WHAT IS REQUIRED
Write out every line of the records below, character for character.

**** DATASET RECORDS ****

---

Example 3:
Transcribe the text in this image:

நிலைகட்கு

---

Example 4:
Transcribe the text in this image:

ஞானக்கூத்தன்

****

TASK RESPONSE
---

Example 3:
Transcribe the text in this image:

நிலைகட்கு

---

Example 4:
Transcribe the text in this image:

ஞானக்கூத்தன்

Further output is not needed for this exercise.